- Action item
Return, exactly as written, every line from the first line of the data below through the line that contains "Figure 2. UV–Vis".
====== Exercise inputs ======
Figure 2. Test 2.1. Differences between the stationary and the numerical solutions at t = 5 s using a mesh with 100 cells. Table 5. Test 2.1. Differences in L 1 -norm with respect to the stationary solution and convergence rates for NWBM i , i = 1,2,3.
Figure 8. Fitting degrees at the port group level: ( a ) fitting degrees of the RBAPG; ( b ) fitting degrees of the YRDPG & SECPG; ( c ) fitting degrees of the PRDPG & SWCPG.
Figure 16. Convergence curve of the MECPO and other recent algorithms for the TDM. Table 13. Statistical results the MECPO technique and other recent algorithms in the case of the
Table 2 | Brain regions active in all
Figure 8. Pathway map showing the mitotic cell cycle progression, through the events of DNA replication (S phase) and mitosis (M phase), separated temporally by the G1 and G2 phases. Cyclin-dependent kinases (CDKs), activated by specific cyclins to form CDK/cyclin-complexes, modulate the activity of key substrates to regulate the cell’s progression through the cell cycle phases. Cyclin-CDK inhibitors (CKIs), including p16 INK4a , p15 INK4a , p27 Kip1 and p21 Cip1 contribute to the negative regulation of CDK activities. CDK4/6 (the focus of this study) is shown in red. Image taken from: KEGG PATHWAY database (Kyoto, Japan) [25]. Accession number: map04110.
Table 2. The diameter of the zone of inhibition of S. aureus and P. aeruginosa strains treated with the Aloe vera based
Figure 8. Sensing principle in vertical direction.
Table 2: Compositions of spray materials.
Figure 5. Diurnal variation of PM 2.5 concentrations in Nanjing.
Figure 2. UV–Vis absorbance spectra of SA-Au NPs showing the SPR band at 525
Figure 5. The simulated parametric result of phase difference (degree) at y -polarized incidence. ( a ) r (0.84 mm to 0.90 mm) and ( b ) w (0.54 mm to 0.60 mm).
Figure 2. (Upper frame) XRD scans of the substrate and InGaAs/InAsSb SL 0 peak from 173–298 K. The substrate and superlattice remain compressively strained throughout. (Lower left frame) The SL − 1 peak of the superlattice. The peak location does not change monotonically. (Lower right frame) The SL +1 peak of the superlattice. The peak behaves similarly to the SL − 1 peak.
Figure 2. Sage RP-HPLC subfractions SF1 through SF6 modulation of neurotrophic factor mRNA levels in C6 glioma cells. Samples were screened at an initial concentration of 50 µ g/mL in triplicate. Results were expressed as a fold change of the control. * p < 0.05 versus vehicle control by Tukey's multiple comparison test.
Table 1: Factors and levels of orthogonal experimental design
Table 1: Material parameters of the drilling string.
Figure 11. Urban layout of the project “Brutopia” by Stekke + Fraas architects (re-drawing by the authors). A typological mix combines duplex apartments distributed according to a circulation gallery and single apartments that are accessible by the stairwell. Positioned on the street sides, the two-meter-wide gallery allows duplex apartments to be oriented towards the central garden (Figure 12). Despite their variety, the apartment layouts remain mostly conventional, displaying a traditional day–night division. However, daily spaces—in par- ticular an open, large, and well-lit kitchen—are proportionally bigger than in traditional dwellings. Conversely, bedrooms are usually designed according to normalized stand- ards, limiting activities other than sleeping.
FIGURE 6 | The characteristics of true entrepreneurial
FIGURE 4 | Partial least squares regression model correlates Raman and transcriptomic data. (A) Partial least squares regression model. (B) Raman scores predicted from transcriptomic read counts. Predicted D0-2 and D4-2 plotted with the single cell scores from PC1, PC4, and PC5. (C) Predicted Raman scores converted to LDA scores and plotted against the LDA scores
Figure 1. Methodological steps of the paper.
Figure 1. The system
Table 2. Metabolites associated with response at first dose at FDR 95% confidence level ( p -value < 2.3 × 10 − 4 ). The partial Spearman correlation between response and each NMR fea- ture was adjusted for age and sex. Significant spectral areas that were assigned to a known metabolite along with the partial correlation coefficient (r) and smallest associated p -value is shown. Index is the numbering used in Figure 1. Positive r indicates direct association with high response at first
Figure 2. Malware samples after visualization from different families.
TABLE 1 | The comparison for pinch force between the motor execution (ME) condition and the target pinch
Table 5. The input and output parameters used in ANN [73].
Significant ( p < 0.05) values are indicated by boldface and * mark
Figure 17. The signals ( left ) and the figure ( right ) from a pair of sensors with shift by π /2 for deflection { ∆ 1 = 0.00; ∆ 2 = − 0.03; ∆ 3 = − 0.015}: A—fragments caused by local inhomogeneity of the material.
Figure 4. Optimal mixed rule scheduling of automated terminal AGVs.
======
- Solved problem
Figure 2. Test 2.1. Differences between the stationary and the numerical solutions at t = 5 s using a mesh with 100 cells. Table 5. Test 2.1. Differences in L 1 -norm with respect to the stationary solution and convergence rates for NWBM i , i = 1,2,3.
Figure 8. Fitting degrees at the port group level: ( a ) fitting degrees of the RBAPG; ( b ) fitting degrees of the YRDPG & SECPG; ( c ) fitting degrees of the PRDPG & SWCPG.
Figure 16. Convergence curve of the MECPO and other recent algorithms for the TDM. Table 13. Statistical results the MECPO technique and other recent algorithms in the case of the
Table 2 | Brain regions active in all
Figure 8. Pathway map showing the mitotic cell cycle progression, through the events of DNA replication (S phase) and mitosis (M phase), separated temporally by the G1 and G2 phases. Cyclin-dependent kinases (CDKs), activated by specific cyclins to form CDK/cyclin-complexes, modulate the activity of key substrates to regulate the cell’s progression through the cell cycle phases. Cyclin-CDK inhibitors (CKIs), including p16 INK4a , p15 INK4a , p27 Kip1 and p21 Cip1 contribute to the negative regulation of CDK activities. CDK4/6 (the focus of this study) is shown in red. Image taken from: KEGG PATHWAY database (Kyoto, Japan) [25]. Accession number: map04110.
Table 2. The diameter of the zone of inhibition of S. aureus and P. aeruginosa strains treated with the Aloe vera based
Figure 8. Sensing principle in vertical direction.
Table 2: Compositions of spray materials.
Figure 5. Diurnal variation of PM 2.5 concentrations in Nanjing.
Figure 2. UV–Vis absorbance spectra of SA-Au NPs showing the SPR band at 525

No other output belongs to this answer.